# Khmer-Thai Superstitions



## chuck71055 (Mar 19, 2009)

Ok, here we go, have any of you fine fellow board members, heard of any type of Good Luck Superstitions where two or Three Elderly Villiage men, will come to your home, make a mixyure of water, some type oil looking substance, and herbs crushed together all mixed up , and splashed on her body (my G/F clothed of course) and rubbed on her forehead. for some type of good luck ? after all this which took about two hours, like a small ceremony,all they ask for is for Lunch, and that she would go to temple for offering, or something like that. She says it is for Goodluck, and that is all she says. any help in understanding in this matter would be a big help. thanks


----------



## Acid_Crow (May 11, 2009)

hehe.. I would just forget about it and go have a beer and watch 'fotbun' or something.
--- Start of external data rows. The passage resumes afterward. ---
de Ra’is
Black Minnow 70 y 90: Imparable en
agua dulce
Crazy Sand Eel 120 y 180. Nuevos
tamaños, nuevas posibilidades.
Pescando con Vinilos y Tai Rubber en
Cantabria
Thais will be Thais.


----------



## Mindaugas (Jul 27, 2009)

God is only one is this earth, my advice to go to read the bible


----------



## blue eyes (Aug 17, 2009)

Thai people like many people of this world have their own beliefs.I have not heard of what you speak but I would guess that it does happen in rural Thailand.As to the advice of go read the bible........To each their own.But I have found many more books of fiction that are much more worth my time to read then it.


----------



## Mindaugas (Jul 27, 2009)

I just gave advice to Chuck71055 that if he is christian that no need to believe in stupid thai magic, because if u go the way of true nobody can effect u. 
For u yes i agreed many nice books in the world, and before study any religia u need to know others to have basic understanding that to not hurt people which u met.

Regards,
Mindaugas


----------